*** The data ***
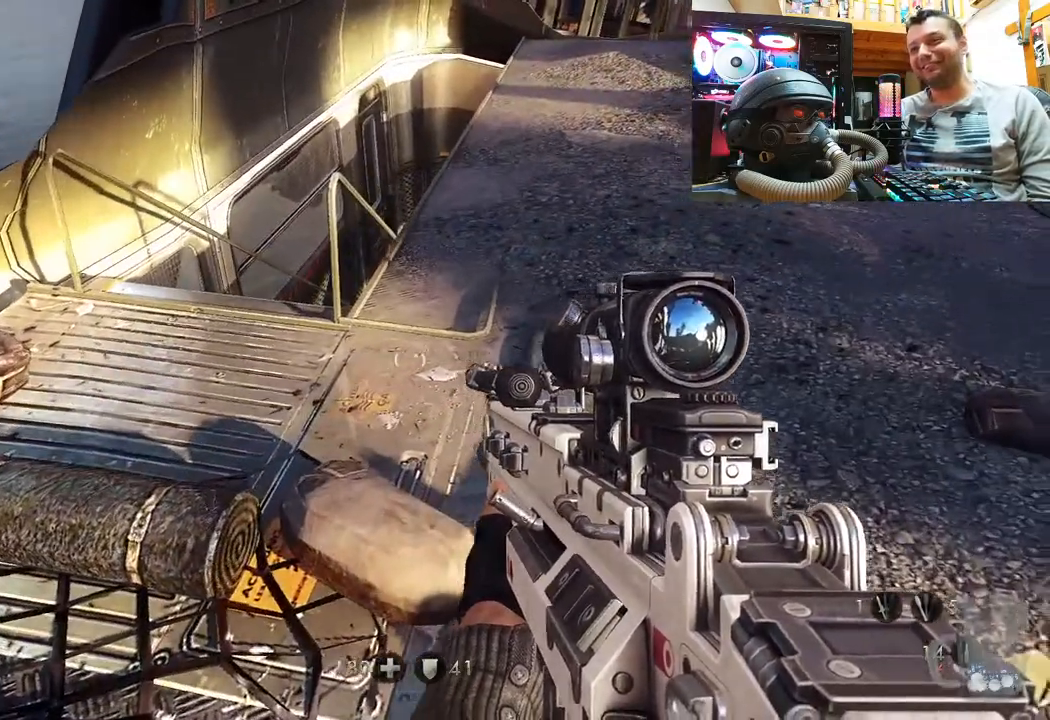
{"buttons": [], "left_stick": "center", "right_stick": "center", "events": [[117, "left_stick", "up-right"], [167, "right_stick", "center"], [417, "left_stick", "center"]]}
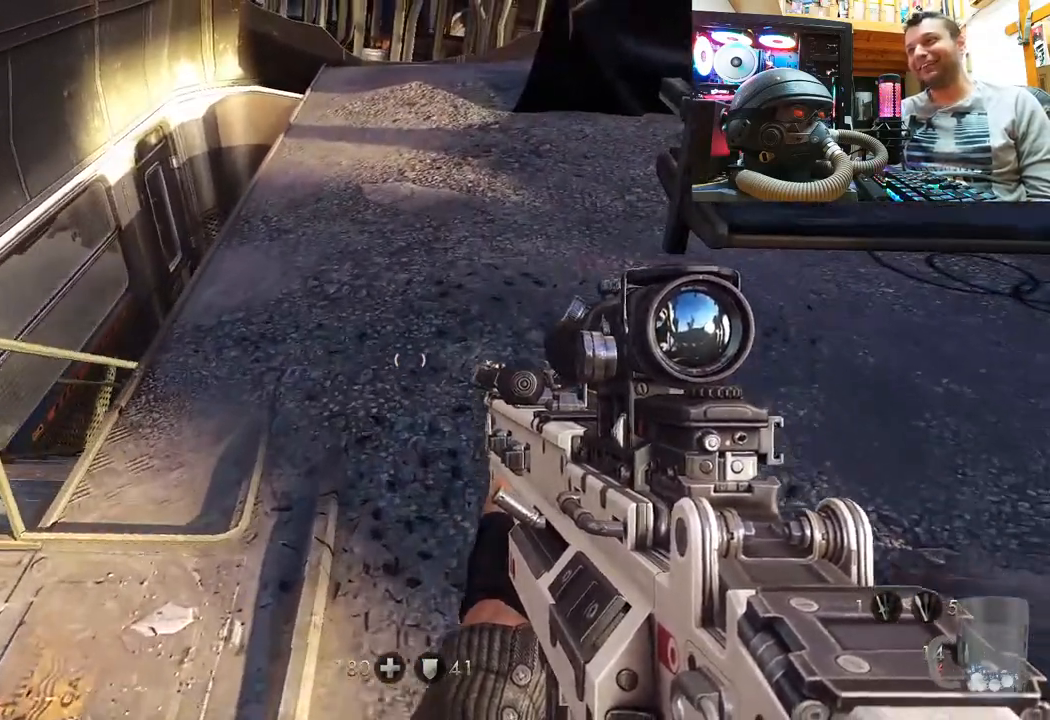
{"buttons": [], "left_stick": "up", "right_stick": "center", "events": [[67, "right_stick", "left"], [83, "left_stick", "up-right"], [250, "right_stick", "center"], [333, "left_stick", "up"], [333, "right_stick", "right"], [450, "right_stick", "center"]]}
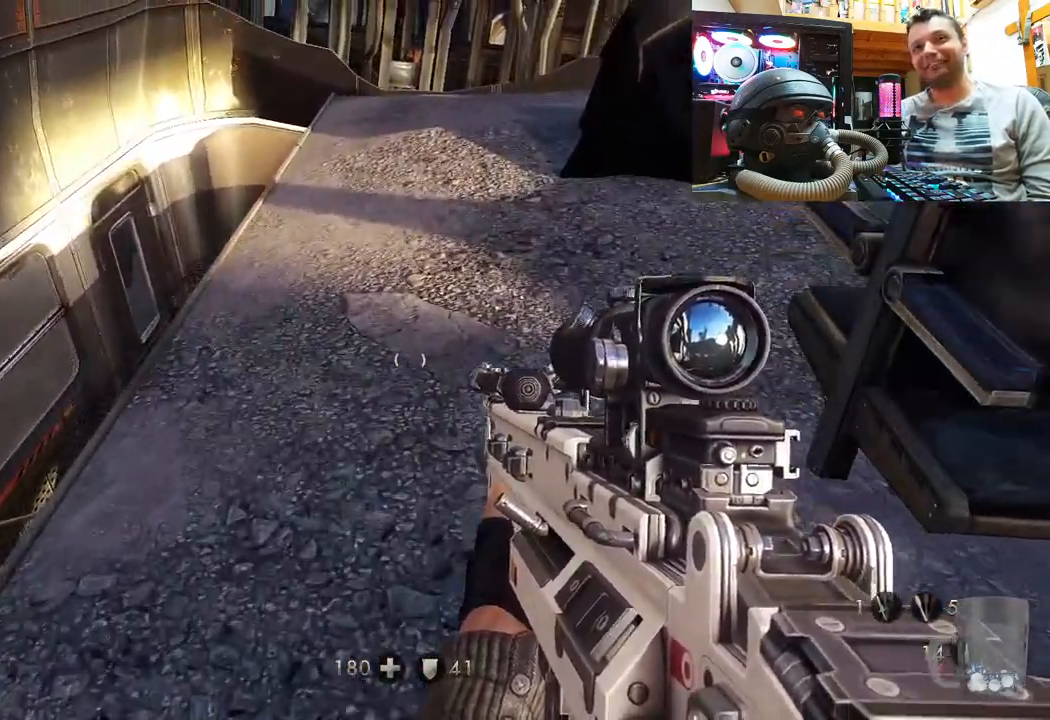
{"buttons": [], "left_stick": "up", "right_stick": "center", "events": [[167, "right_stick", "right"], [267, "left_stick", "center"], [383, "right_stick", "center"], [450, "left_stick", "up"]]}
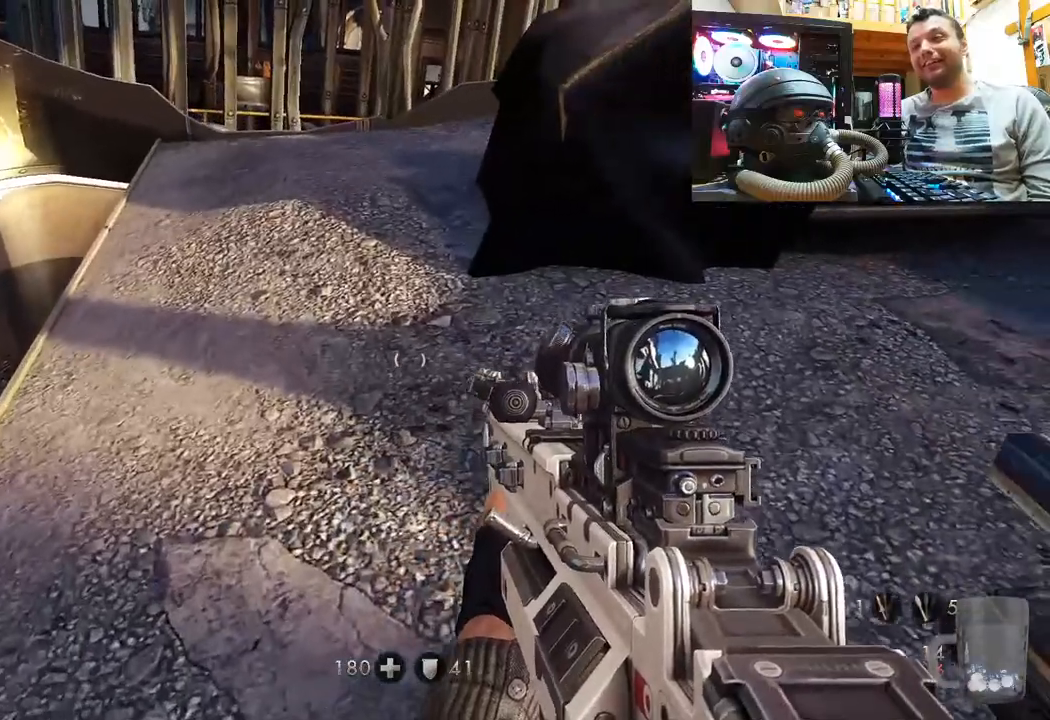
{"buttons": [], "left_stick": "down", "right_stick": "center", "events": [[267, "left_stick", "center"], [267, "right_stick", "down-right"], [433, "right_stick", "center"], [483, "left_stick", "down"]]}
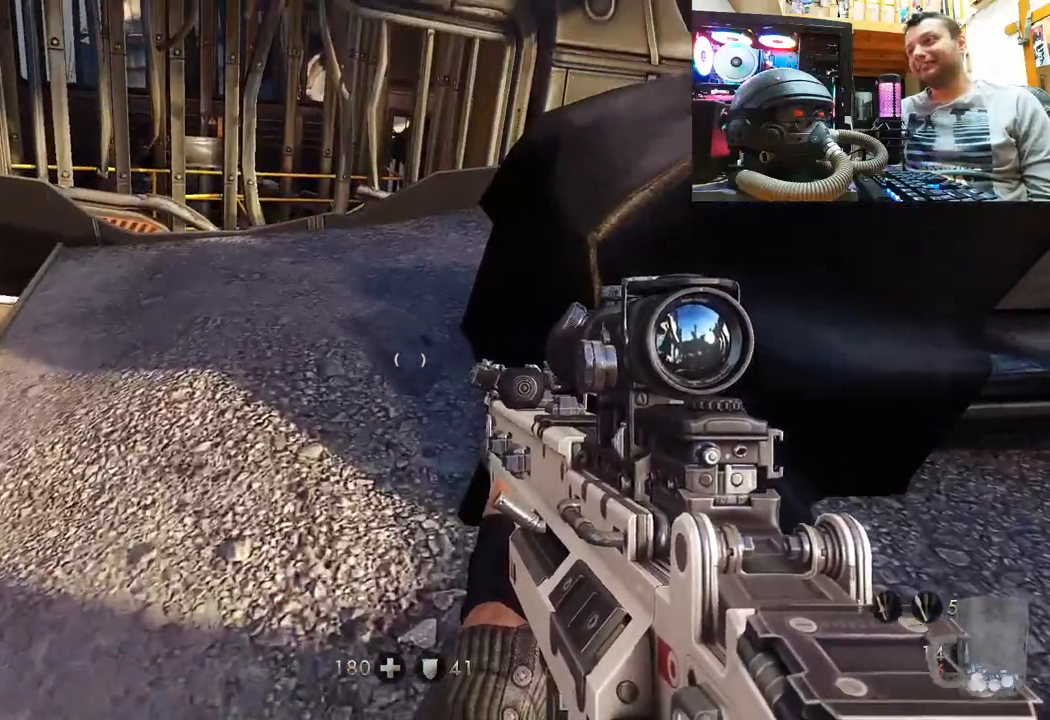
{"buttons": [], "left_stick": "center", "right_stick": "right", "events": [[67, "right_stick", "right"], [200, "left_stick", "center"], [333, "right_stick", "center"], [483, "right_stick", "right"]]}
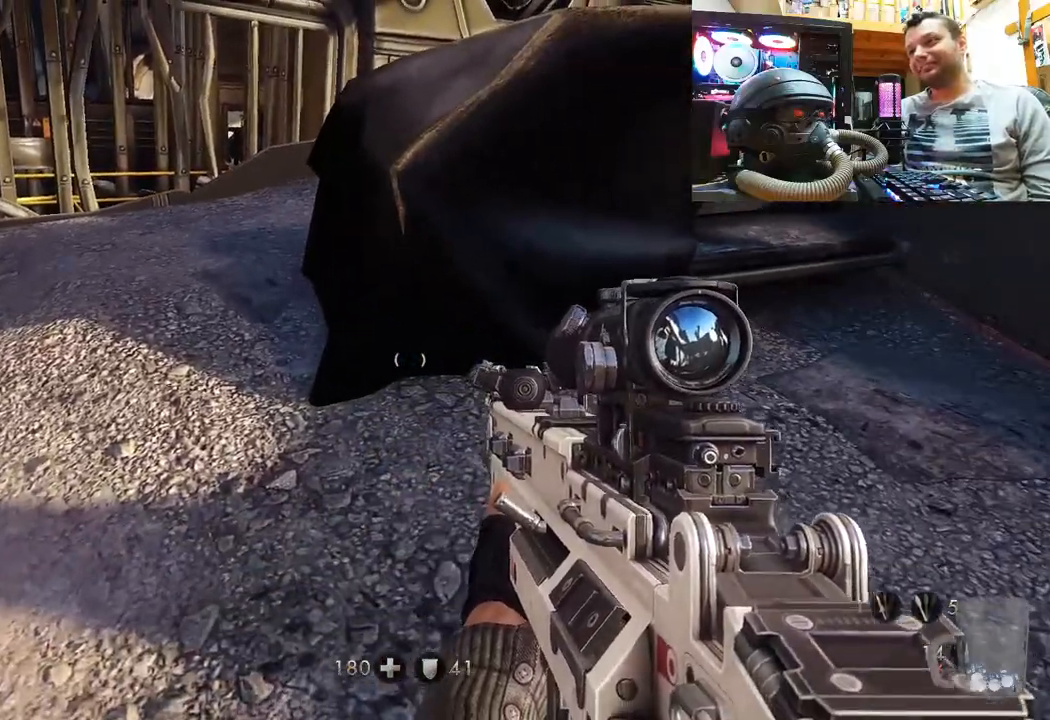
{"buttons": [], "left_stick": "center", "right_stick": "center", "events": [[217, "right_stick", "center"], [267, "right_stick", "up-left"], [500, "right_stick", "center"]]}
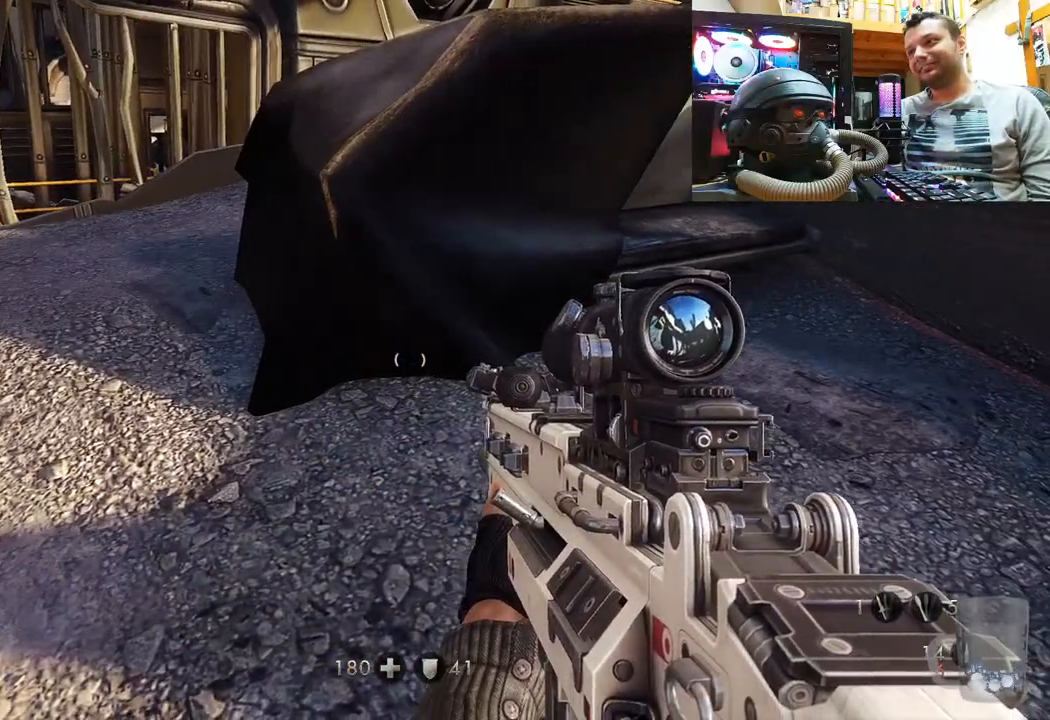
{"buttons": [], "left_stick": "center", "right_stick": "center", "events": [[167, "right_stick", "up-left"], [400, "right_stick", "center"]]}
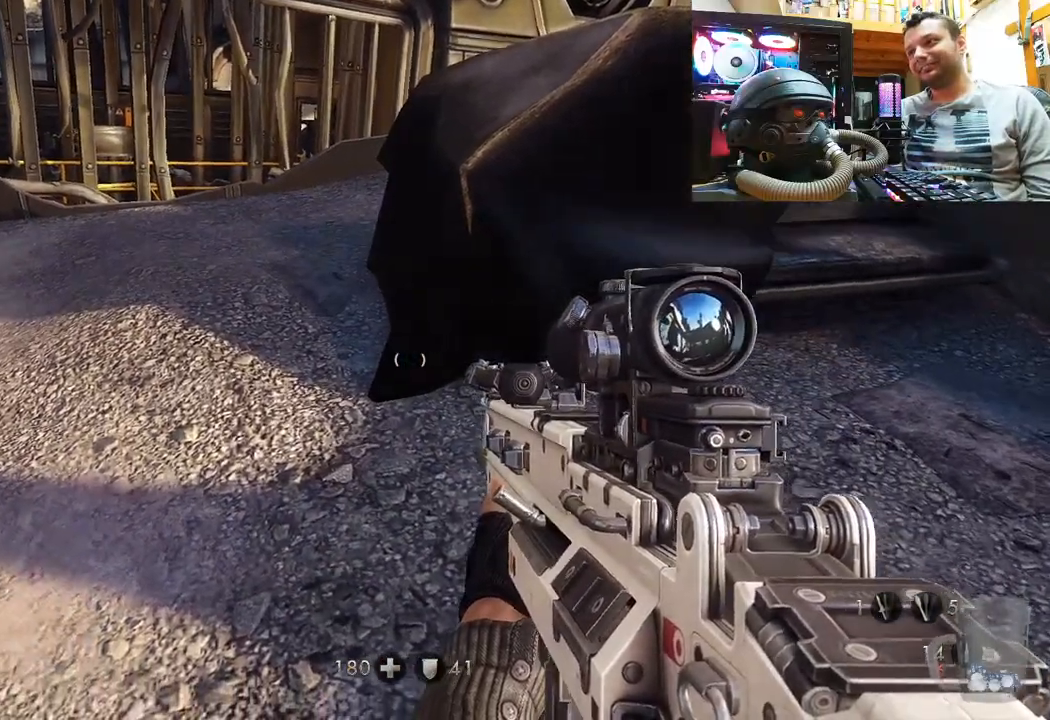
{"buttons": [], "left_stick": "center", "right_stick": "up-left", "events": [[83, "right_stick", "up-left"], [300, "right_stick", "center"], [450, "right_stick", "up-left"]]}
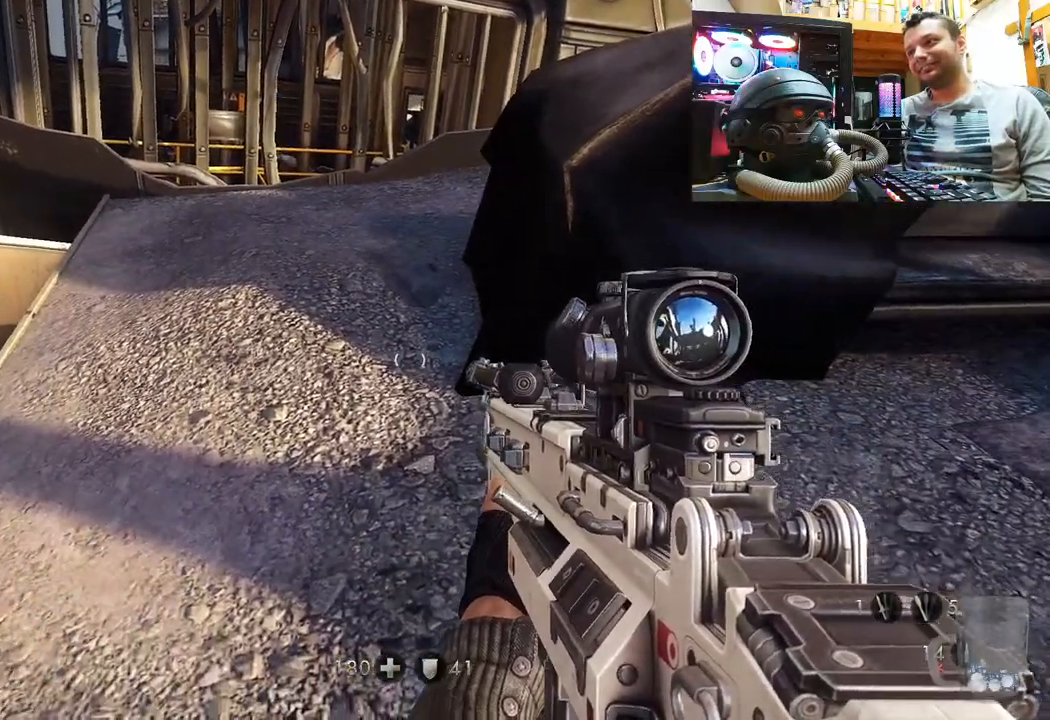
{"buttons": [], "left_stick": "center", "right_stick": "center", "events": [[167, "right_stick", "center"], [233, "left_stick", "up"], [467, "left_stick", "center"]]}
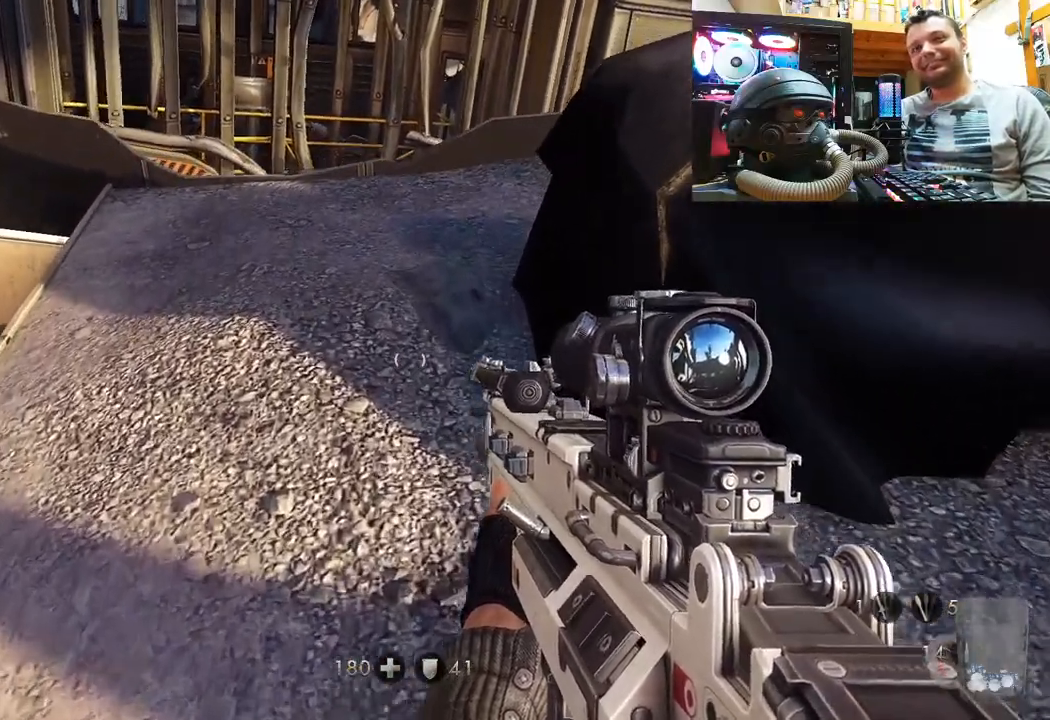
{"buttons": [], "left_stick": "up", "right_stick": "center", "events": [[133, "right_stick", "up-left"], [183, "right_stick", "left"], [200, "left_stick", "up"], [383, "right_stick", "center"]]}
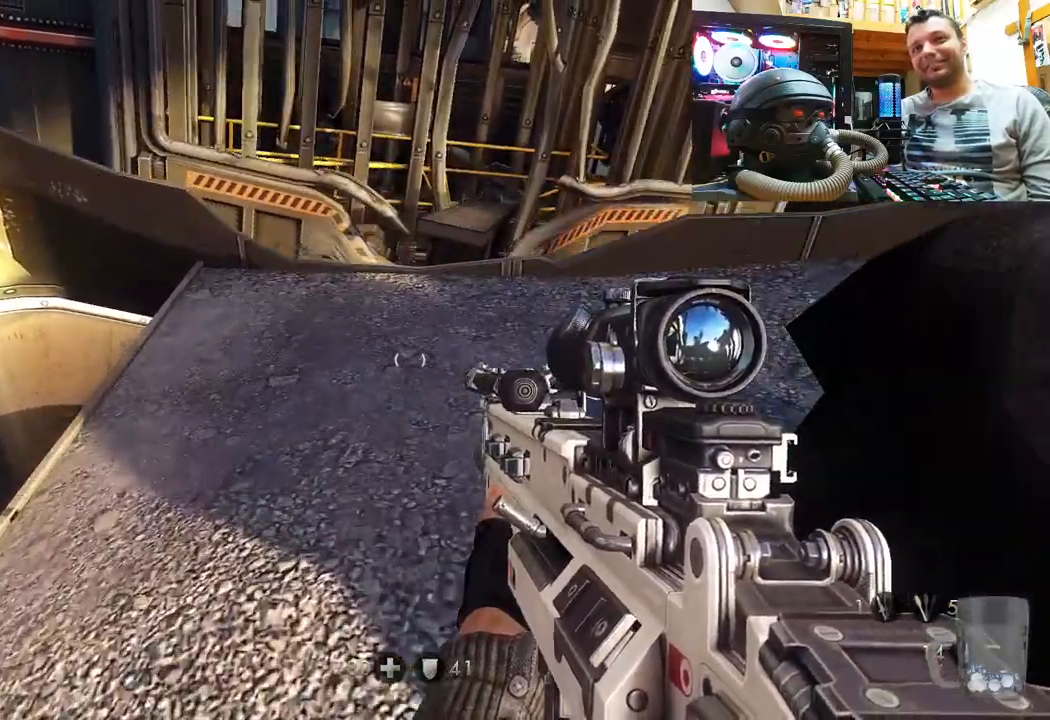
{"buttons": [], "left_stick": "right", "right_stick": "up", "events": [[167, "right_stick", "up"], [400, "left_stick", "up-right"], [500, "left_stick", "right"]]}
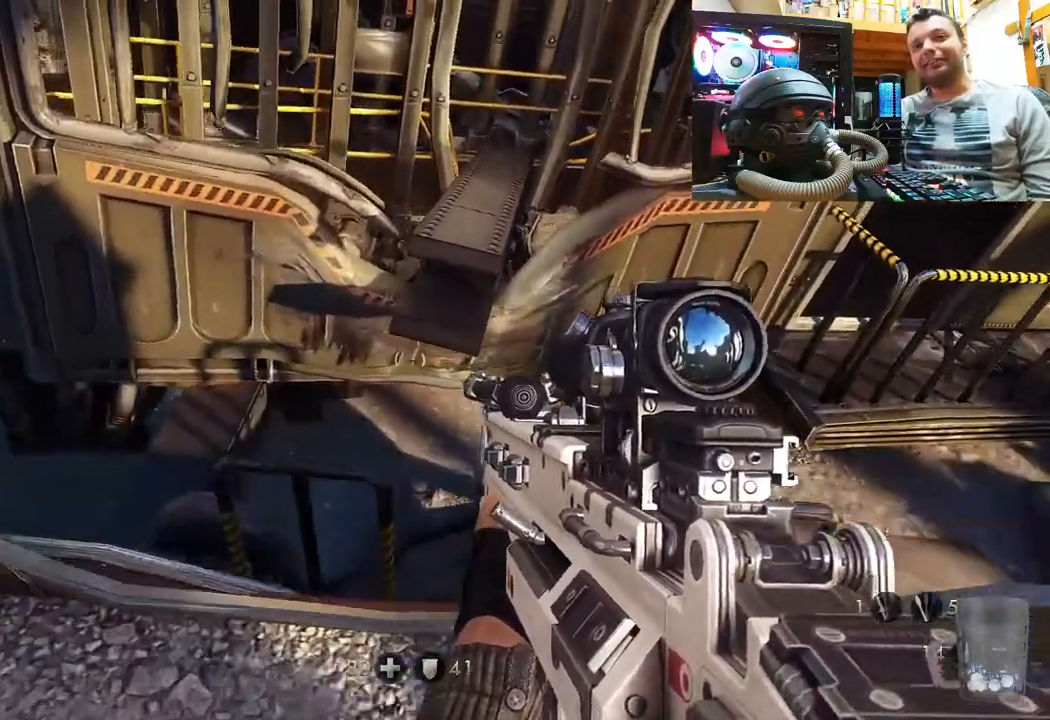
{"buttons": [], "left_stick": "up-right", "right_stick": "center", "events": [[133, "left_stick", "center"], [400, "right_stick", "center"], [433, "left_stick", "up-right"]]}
*** End of The data ***
Task goal: What is wanted is the listing, written out exactly, with each picture removed.

Solved exercise:
{"buttons": [], "left_stick": "center", "right_stick": "center", "events": [[117, "left_stick", "up-right"], [167, "right_stick", "center"], [417, "left_stick", "center"]]}
{"buttons": [], "left_stick": "up", "right_stick": "center", "events": [[67, "right_stick", "left"], [83, "left_stick", "up-right"], [250, "right_stick", "center"], [333, "left_stick", "up"], [333, "right_stick", "right"], [450, "right_stick", "center"]]}
{"buttons": [], "left_stick": "up", "right_stick": "center", "events": [[167, "right_stick", "right"], [267, "left_stick", "center"], [383, "right_stick", "center"], [450, "left_stick", "up"]]}
{"buttons": [], "left_stick": "down", "right_stick": "center", "events": [[267, "left_stick", "center"], [267, "right_stick", "down-right"], [433, "right_stick", "center"], [483, "left_stick", "down"]]}
{"buttons": [], "left_stick": "center", "right_stick": "right", "events": [[67, "right_stick", "right"], [200, "left_stick", "center"], [333, "right_stick", "center"], [483, "right_stick", "right"]]}
{"buttons": [], "left_stick": "center", "right_stick": "center", "events": [[217, "right_stick", "center"], [267, "right_stick", "up-left"], [500, "right_stick", "center"]]}
{"buttons": [], "left_stick": "center", "right_stick": "center", "events": [[167, "right_stick", "up-left"], [400, "right_stick", "center"]]}
{"buttons": [], "left_stick": "center", "right_stick": "up-left", "events": [[83, "right_stick", "up-left"], [300, "right_stick", "center"], [450, "right_stick", "up-left"]]}
{"buttons": [], "left_stick": "center", "right_stick": "center", "events": [[167, "right_stick", "center"], [233, "left_stick", "up"], [467, "left_stick", "center"]]}
{"buttons": [], "left_stick": "up", "right_stick": "center", "events": [[133, "right_stick", "up-left"], [183, "right_stick", "left"], [200, "left_stick", "up"], [383, "right_stick", "center"]]}
{"buttons": [], "left_stick": "right", "right_stick": "up", "events": [[167, "right_stick", "up"], [400, "left_stick", "up-right"], [500, "left_stick", "right"]]}
{"buttons": [], "left_stick": "up-right", "right_stick": "center", "events": [[133, "left_stick", "center"], [400, "right_stick", "center"], [433, "left_stick", "up-right"]]}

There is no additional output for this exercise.